Text to read:
■ ■ ■ ■ ■ ■ ■

问题
How do I convert the MS Word quotes and apostrophes to regular quotes and apostrophes characters in Java? What's the unicode number for these characters?
“how are you doing?”
‘howdy’
Since Stack Overflow autofixes them, here's how they appear in an editor
to
"how are you doing?"
'howdy'
回答1:
Going off Thomas's answer, the code is:
return text.replaceAll("[\\u2018\\u2019]", "'")
.replaceAll("[\\u201C\\u201D]", "\"");
回答2:
Here's a very useful link for everyone dealing with Unicode: Unicode codepoint lookup/search tool.
Searching for "quotation mark" gives
‘ (U+2018) LEFT SINGLE QUOTATION MARK
’ (U+2019) RIGHT SINGLE QUOTATION MARK
“ (U+201C) LEFT DOUBLE QUOTATION MARK
” (U+201D) RIGHT DOUBLE QUOTATION MARK
There are several other quote-like symbols that you might consider replacing.
回答3:
Thank to Nick van Esch at C# How to replace Microsoft's Smart Quotes with straight quotation marks?
Here is the code ('\u2019' is ’ in MS Word), it's useful because it covers problematic word characters.

■ ■ ■ ■ ■ ■ ■

Records provided:
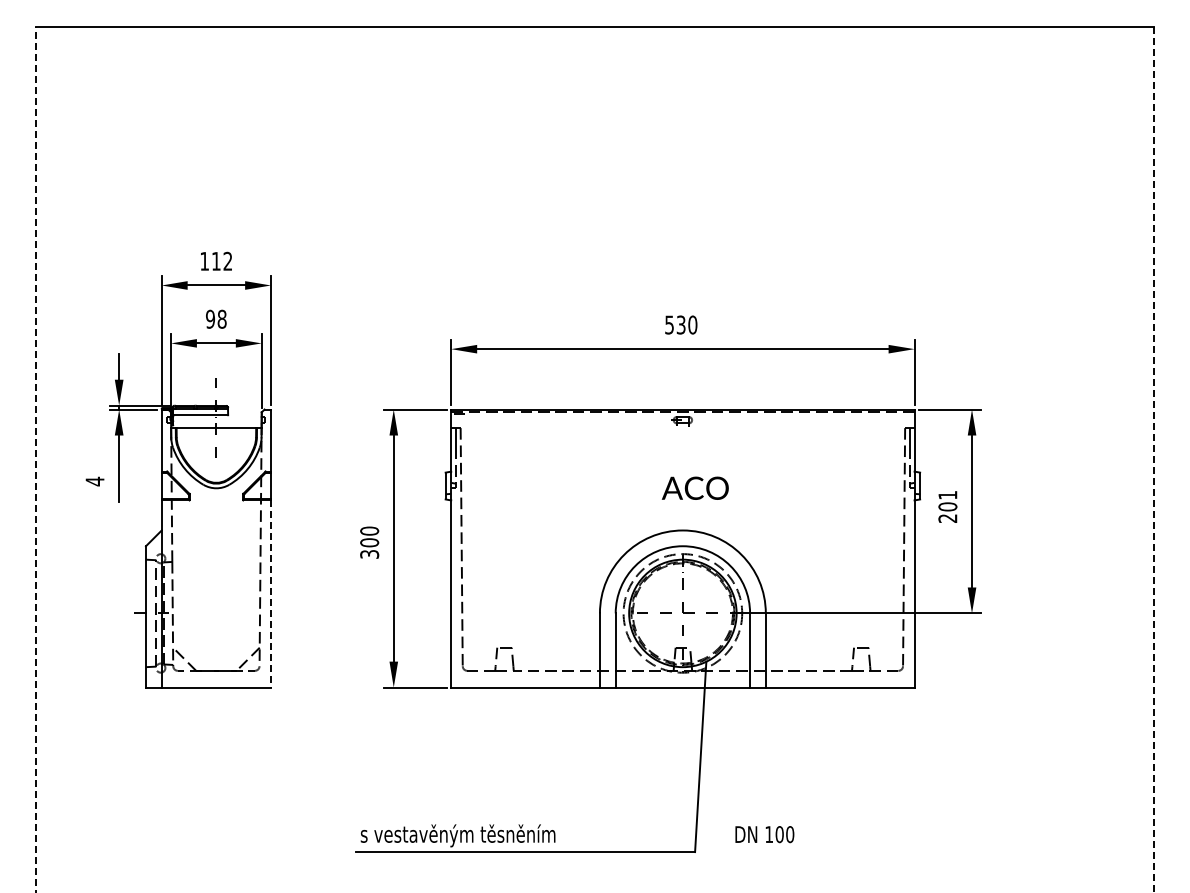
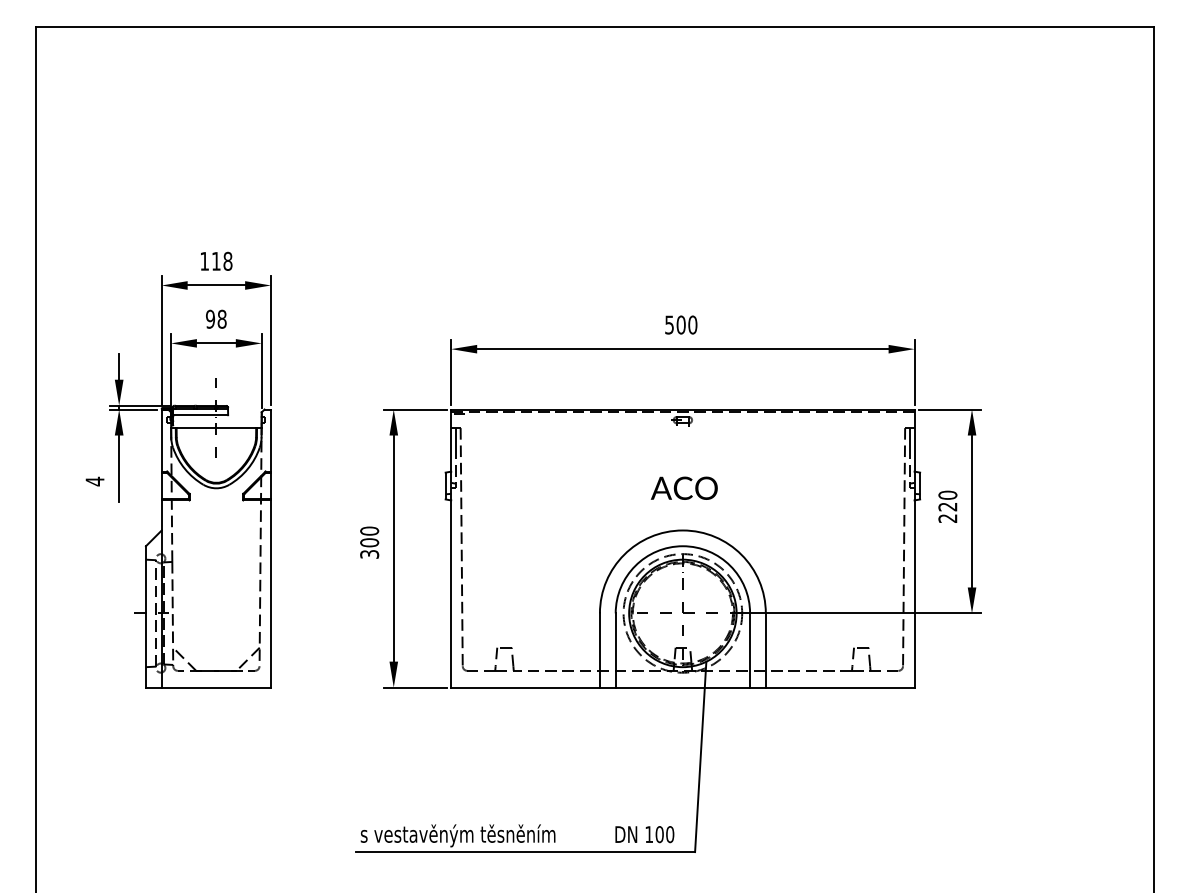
text at (227, 260): 112 -> 118
text at (680, 324): 530 -> 500
line at (35, 459): dashed -> solid
line at (1154, 459): dashed -> solid
text at (694, 487) position: (694, 487) -> (683, 487)
text at (947, 500): 201 -> 220
line at (271, 593): dashed -> solid
text at (764, 834) position: (764, 834) -> (644, 834)
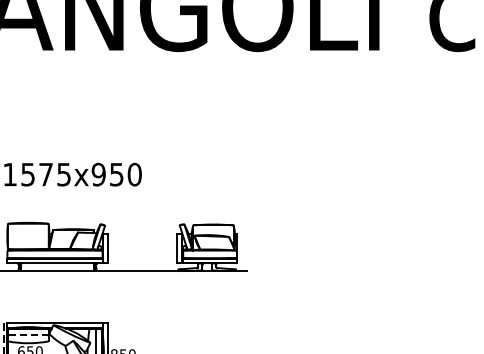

■ ■ ■ ■ ■ ■ ■

Exercise goal: Summarize the thread on converting Microsoft Word quotation marks in exactly two sentences.

Expected output: The thread asks how to convert MS Word quotes and apostrophes into regular quote and apostrophe characters in Java, and what the Unicode numbers for those characters are. The replies identify them as U+2018 and U+2019 for the left and right single quotation marks and U+201C and U+201D for the left and right double quotation marks, and they supply replaceAll code that changes them to straight quotes and apostrophes.